## To-do item:
Each line from the first line of the entries through the line holding "продукцію вико" is to be restated word for word; nothing else, and no picture, belongs in the answer.

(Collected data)
↓

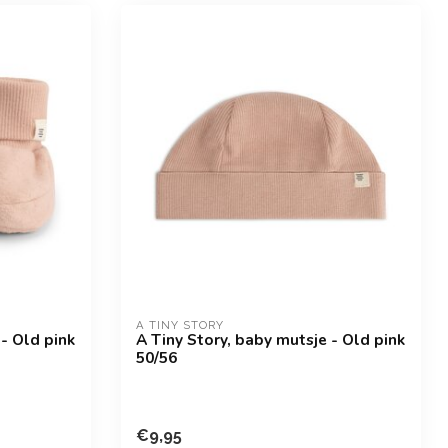
A TINY STORY
 - Old pink
A Tiny Story, baby mutsje - Old pink
50/56
€9,95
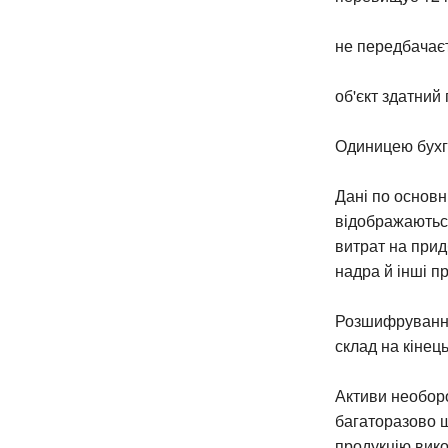
не передбачаєт
об'єкт здатний 
Одиницею бухга
Дані по основн
відображаються
витрат на прид
надра й інші п
Розшифрування 
склад на кінец
Активи необоро
багаторазово щ
продукцію вико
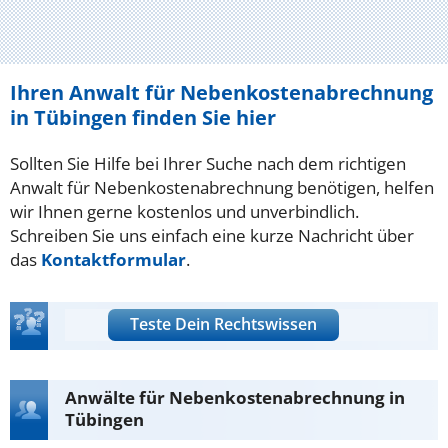
Ihren Anwalt für Nebenkostenabrechnung
in Tübingen finden Sie hier
Sollten Sie Hilfe bei Ihrer Suche nach dem richtigen
Anwalt für Nebenkostenabrechnung benötigen, helfen
wir Ihnen gerne kostenlos und unverbindlich.
Schreiben Sie uns einfach eine kurze Nachricht über
das
Kontaktformular
.
Teste Dein Rechtswissen
Anwälte für Nebenkostenabrechnung in
Tübingen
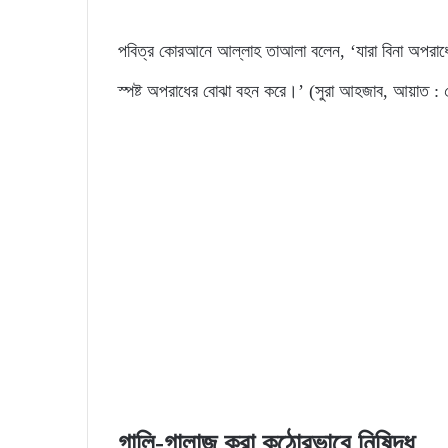
পবিত্র কোরআনে আল্লাহ তাআলা বলেন, ‘যারা বিনা অপরাধে 
স্পষ্ট অপরাধের বোঝা বহন করে।’ (সুরা আহজাব, আয়াত :
গালি-গালাজ করা কঠোরভাবে নিষিদ্ধ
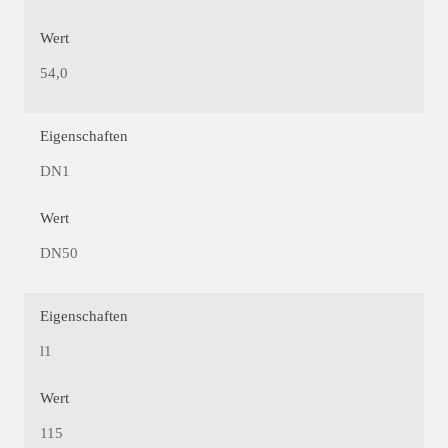
Wert
54,0
Eigenschaften
DN1
Wert
DN50
Eigenschaften
l1
Wert
115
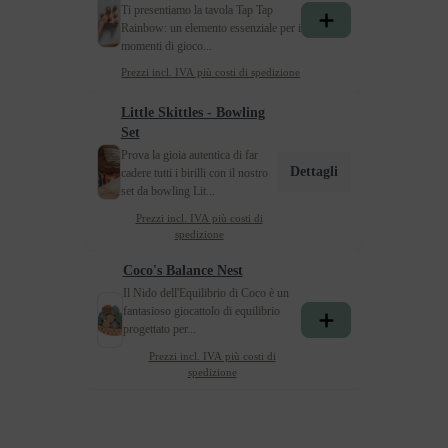
Ti presentiamo la tavola Tap Tap
Rainbow: un elemento essenziale per i
momenti di gioco...
Prezzi incl. IVA più costi di spedizione
Little Skittles - Bowling
Set
Prova la gioia autentica di far
Dettagli
cadere tutti i birilli con il nostro
set da bowling Lit...
Prezzi incl. IVA più costi di
spedizione
Coco's Balance Nest​
Il Nido dell'Equilibrio di Coco è un
fantasioso giocattolo di equilibrio
progettato per...
Prezzi incl. IVA più costi di
spedizione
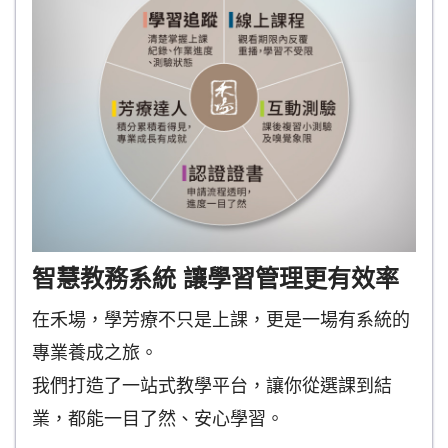
智慧教務系統 讓學習管理更有效率
在禾場，學芳療不只是上課，更是一場有系統的
專業養成之旅。
我們打造了一站式教學平台，讓你從選課到結
業，都能一目了然、安心學習。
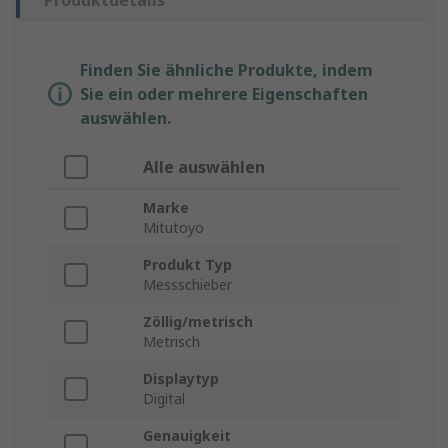
Produktdetails
Finden Sie ähnliche Produkte, indem
Sie ein oder mehrere Eigenschaften
auswählen.
Alle auswählen
Marke
Mitutoyo
Produkt Typ
Messschieber
Zöllig/metrisch
Metrisch
Displaytyp
Digital
Genauigkeit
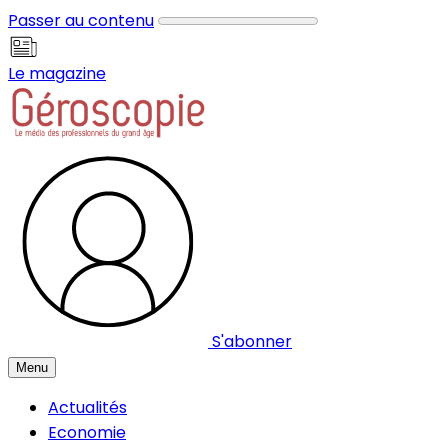
Panneau de gestion des cookies
Passer au contenu
Le magazine
S'abonner
Menu
Actualités
Economie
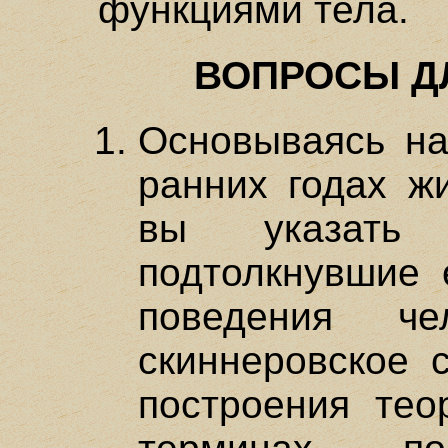
функциями тела.
ВОПРОСЫ Д
Основываясь на
ранних годах ж
вы указать 
подтолкнувшие 
поведения ч
скиннеровское 
построения тео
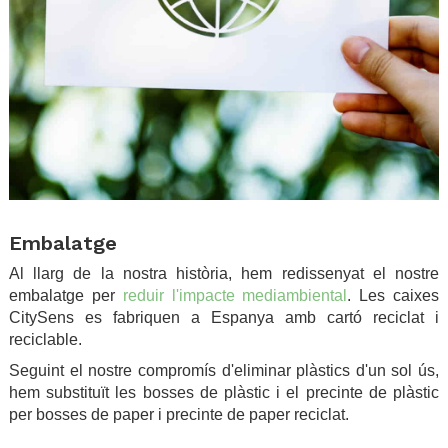
.
Embalatge
Al llarg de la nostra història, hem redissenyat el nostre
embalatge per
reduir l'impacte mediambiental
. Les caixes
CitySens es fabriquen a Espanya amb cartó reciclat i
reciclable.
Seguint el nostre compromís d'eliminar plàstics d'un sol ús,
hem substituït les bosses de plàstic i el precinte de plàstic
per bosses de paper i precinte de paper reciclat.
.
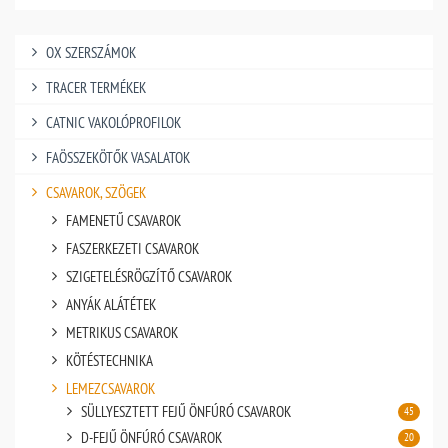
OX SZERSZÁMOK
TRACER TERMÉKEK
CATNIC VAKOLÓPROFILOK
FAÖSSZEKÖTŐK VASALATOK
CSAVAROK, SZÖGEK
FAMENETŰ CSAVAROK
FASZERKEZETI CSAVAROK
SZIGETELÉSRÖGZÍTŐ CSAVAROK
ANYÁK ALÁTÉTEK
METRIKUS CSAVAROK
KÖTÉSTECHNIKA
LEMEZCSAVAROK
SÜLLYESZTETT FEJŰ ÖNFÚRÓ CSAVAROK
45
D-FEJŰ ÖNFÚRÓ CSAVAROK
20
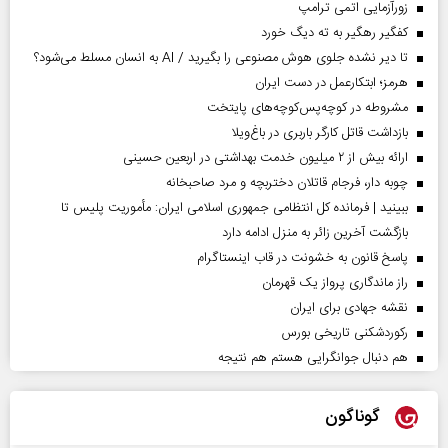
زورآزمایی اتمی ترامپ
کفگیر رهگیر به ته دیگ خورد
تا دیر نشده جلوی هوش مصنوعی را بگیرید / AI به انسان مسلط می‌شود؟
هرمز؛ ابتکارعمل در دست ایران
مشروطه در کوچه‌پس‌کوچه‌های پایتخت
بازداشت قاتل کارگر باربری در باغ‌ویلا
ارائه بیش از ۲ میلیون خدمت بهداشتی در اربعین حسینی
چوبه دار، فرجام قاتلان دختربچه و مرد صاحبخانه
ببینید | فرمانده کل انتظامی جمهوری اسلامی ایران­: مأموریت پلیس تا
بازگشت آخرین زائر به منزل ادامه دارد
پاسخ قانون به خشونت در قاب اینستاگرام
راز ماندگاری پرواز یک قهرمان
نقشه جهادی برای ایران
رکوردشکنی تاریخی بورس
هم دنبال جوانگرایی هستم هم نتیجه
گوناگون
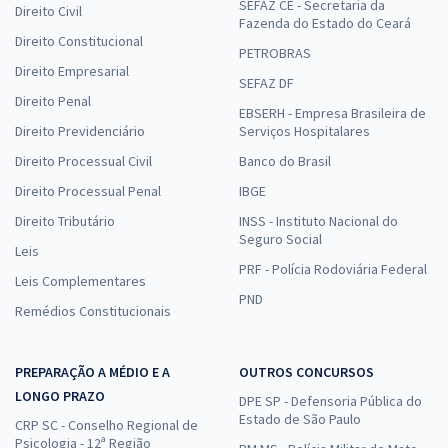
SEFAZ CE - Secretaria da
Direito Civil
Fazenda do Estado do Ceará
Direito Constitucional
PETROBRAS
Direito Empresarial
SEFAZ DF
Direito Penal
EBSERH - Empresa Brasileira de
Direito Previdenciário
Serviços Hospitalares
Direito Processual Civil
Banco do Brasil
Direito Processual Penal
IBGE
Direito Tributário
INSS - Instituto Nacional do
Seguro Social
Leis
PRF - Polícia Rodoviária Federal
Leis Complementares
PND
Remédios Constitucionais
PREPARAÇÃO A MÉDIO E A
OUTROS CONCURSOS
LONGO PRAZO
DPE SP - Defensoria Pública do
Estado de São Paulo
CRP SC - Conselho Regional de
Psicologia - 12ª Região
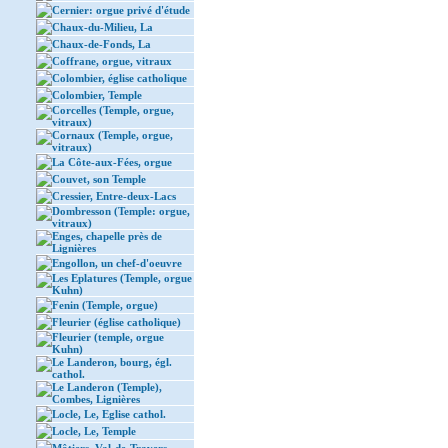
Cernier: orgue privé d'étude
Chaux-du-Milieu, La
Chaux-de-Fonds, La
Coffrane, orgue, vitraux
Colombier, église catholique
Colombier, Temple
Corcelles (Temple, orgue,
vitraux)
Cornaux (Temple, orgue,
vitraux)
La Côte-aux-Fées, orgue
Couvet, son Temple
Cressier, Entre-deux-Lacs
Dombresson (Temple: orgue,
vitraux)
Enges, chapelle près de
Lignières
Engollon, un chef-d'oeuvre
Les Eplatures (Temple, orgue
Kuhn)
Fenin (Temple, orgue)
Fleurier (église catholique)
Fleurier (temple, orgue
Kuhn)
Le Landeron, bourg, égl.
cathol.
Le Landeron (Temple),
Combes, Lignières
Locle, Le, Eglise cathol.
Locle, Le, Temple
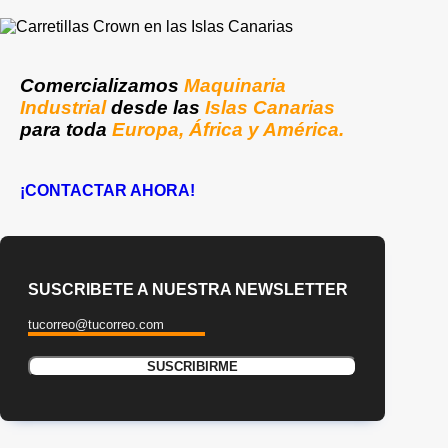
Comercializamos
Maquinaria
Industrial
desde las
Islas Canarias
para toda
Europa, África y América.
¡CONTACTAR AHORA!
SUSCRIBETE A NUESTRA NEWSLETTER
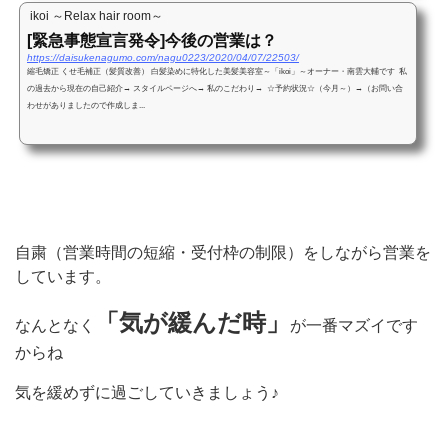
ikoi ～Relax hair room～
[緊急事態宣言発令]今後の営業は？
https://daisukenagumo.com/nagu0223/2020/04/07/22503/
縮毛矯正 くせ毛補正（髪質改善） 白髪染めに特化した美髪美容室～「ikoi」～オーナー・南雲大輔です 私
の過去から現在の自己紹介→ スタイルページへ→ 私のこだわり→ ☆予約状況☆（今月～）→（お問い合
わせがありましたので作成しま...
自粛（営業時間の短縮・受付枠の制限）をしながら営業を
しています。
「気が緩んだ時」
なんとなく
が一番マズイです
からね
気を緩めずに過ごしていきましょう♪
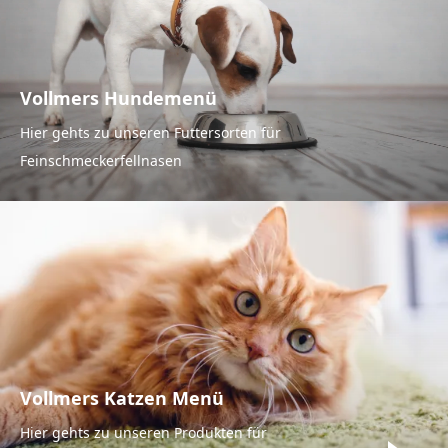
Vollmers Hundemenü
Hier gehts zu unseren Futtersorten für
Feinschmeckerfellnasen
Vollmers Katzen Menü
Hier gehts zu unseren Produkten für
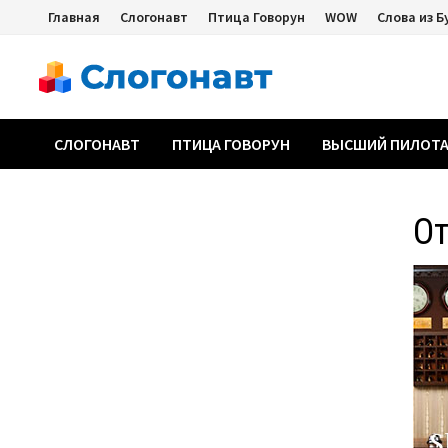
Перейти
Главная
Слогонавт
Птица Говорун
WOW
Слова из Б
к
содержимому
СЛОГОНАВТ
ПТИЦА ГОВОРУН
ВЫСШИЙ ПИЛОТ
О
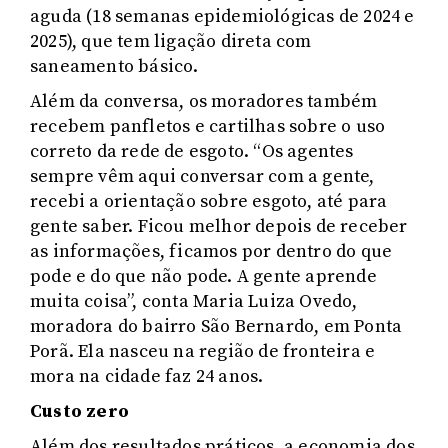
aguda (18 semanas epidemiológicas de 2024 e
2025), que tem ligação direta com
saneamento básico.
Além da conversa, os moradores também
recebem panfletos e cartilhas sobre o uso
correto da rede de esgoto. “Os agentes
sempre vêm aqui conversar com a gente,
recebi a orientação sobre esgoto, até para
gente saber. Ficou melhor depois de receber
as informações, ficamos por dentro do que
pode e do que não pode. A gente aprende
muita coisa”, conta Maria Luiza Ovedo,
moradora do bairro São Bernardo, em Ponta
Porã. Ela nasceu na região de fronteira e
mora na cidade faz 24 anos.
Custo zero
Além dos resultados práticos, a economia dos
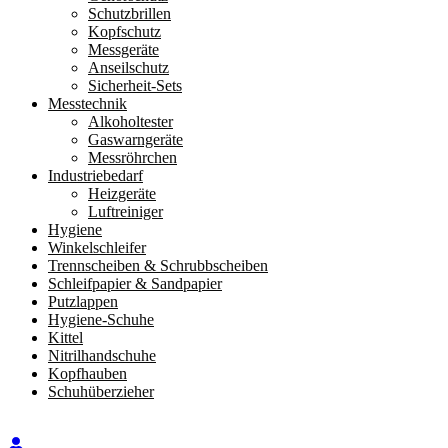
Schutzbrillen
Kopfschutz
Messgeräte
Anseilschutz
Sicherheit-Sets
Messtechnik
Alkoholtester
Gaswarngeräte
Messröhrchen
Industriebedarf
Heizgeräte
Luftreiniger
Hygiene
Winkelschleifer
Trennscheiben & Schrubbscheiben
Schleifpapier & Sandpapier
Putzlappen
Hygiene-Schuhe
Kittel
Nitrilhandschuhe
Kopfhauben
Schuhüberzieher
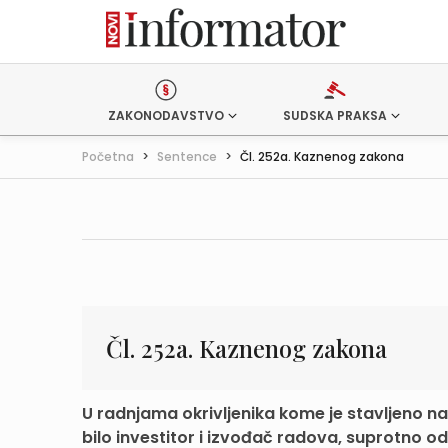
ZAKONODAVSTVO
SUDSKA PRAKSA
Početna
>
Sentence
>
Čl. 252a. Kaznenog zakona
Čl. 252a. Kaznenog zakona
U radnjama okrivljenika kome je stavljeno na
bilo investitor i izvođač radova, suprotno odr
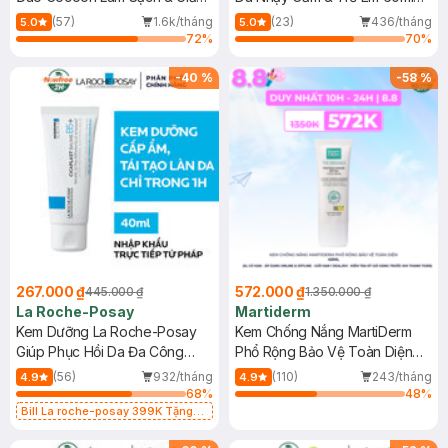
Dầu 500ml
(Mới)
(57)
1.6k/tháng
(23)
436/tháng
5.0
5.0
72
%
70
%
-
40
%
-
58
%
267.000 ₫
572.000 ₫
445.000 ₫
1.350.000 ₫
La Roche-Posay
Martiderm
Kem Dưỡng La Roche-Posay
Kem Chống Nắng MartiDerm
Giúp Phục Hồi Da Đa Công
Phổ Rộng Bảo Vệ Toàn Diện
Dụng 40ml
40ml
(56)
932/tháng
(110)
243/tháng
4.9
4.9
68
%
48
%
Bill La roche-posay 399K Tặng
Gel rửa mặt da dầu nhạy cảm 50ml
(SL có hạn)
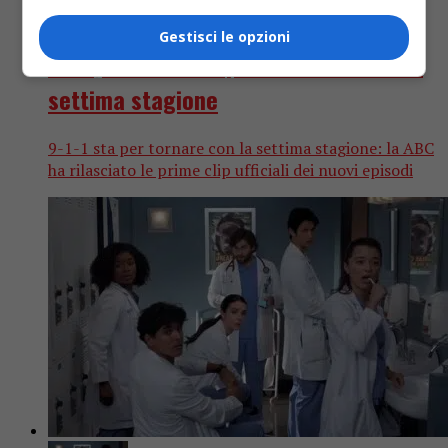
Serie TV
3 anni fa
Gestisci le opzioni
9-1-1, rilasciato il primo TRAILER della
settima stagione
9-1-1 sta per tornare con la settima stagione: la ABC
ha rilasciato le prime clip ufficiali dei nuovi episodi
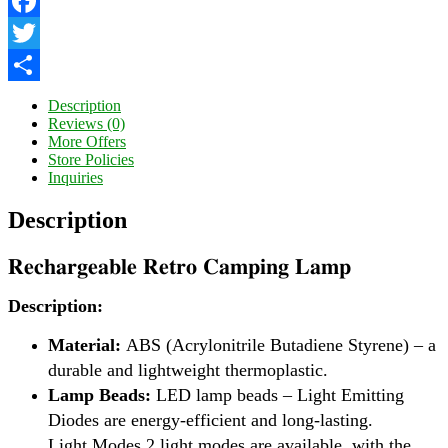
Facebook
Twitter
Share
Description
Reviews (0)
More Offers
Store Policies
Inquiries
Description
𝐑𝐞𝐜𝐡𝐚𝐫𝐠𝐞𝐚𝐛𝐥𝐞 𝐑𝐞𝐭𝐫𝐨 𝐂𝐚𝐦𝐩𝐢𝐧𝐠 𝐋𝐚𝐦𝐩
Description:
Material:
ABS (Acrylonitrile Butadiene Styrene) – a
durable and lightweight thermoplastic.
Lamp Beads:
LED lamp beads – Light Emitting
Diodes are energy-efficient and long-lasting.
Light Modes 2 light modes are available, with the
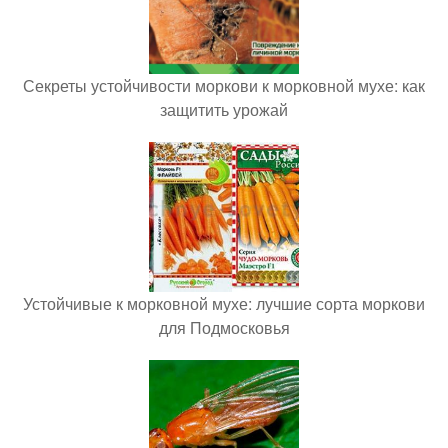
Секреты устойчивости моркови к морковной мухе: как
защитить урожай
Устойчивые к морковной мухе: лучшие сорта моркови
для Подмосковья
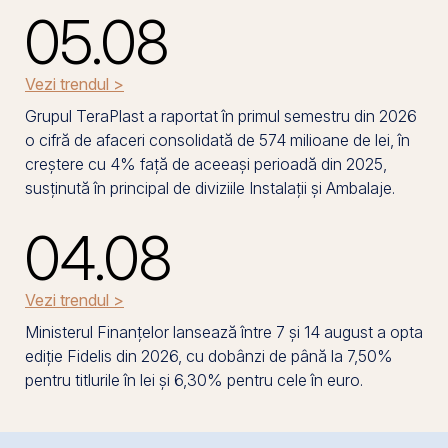
05.08
Vezi trendul >
Grupul TeraPlast a raportat în primul semestru din 2026
o cifră de afaceri consolidată de 574 milioane de lei, în
creștere cu 4% față de aceeași perioadă din 2025,
susținută în principal de diviziile Instalații și Ambalaje.
04.08
Vezi trendul >
Ministerul Finanțelor lansează între 7 și 14 august a opta
ediție Fidelis din 2026, cu dobânzi de până la 7,50%
pentru titlurile în lei și 6,30% pentru cele în euro.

↑

## Finished task:
A TINY STORY
 - Old pink
A Tiny Story, baby mutsje - Old pink
50/56
€9,95
не передбачаєт
об'єкт здатний 
Одиницею бухга
Дані по основн
відображаються
витрат на прид
надра й інші п
Розшифрування 
склад на кінец
Активи необоро
багаторазово щ
продукцію вико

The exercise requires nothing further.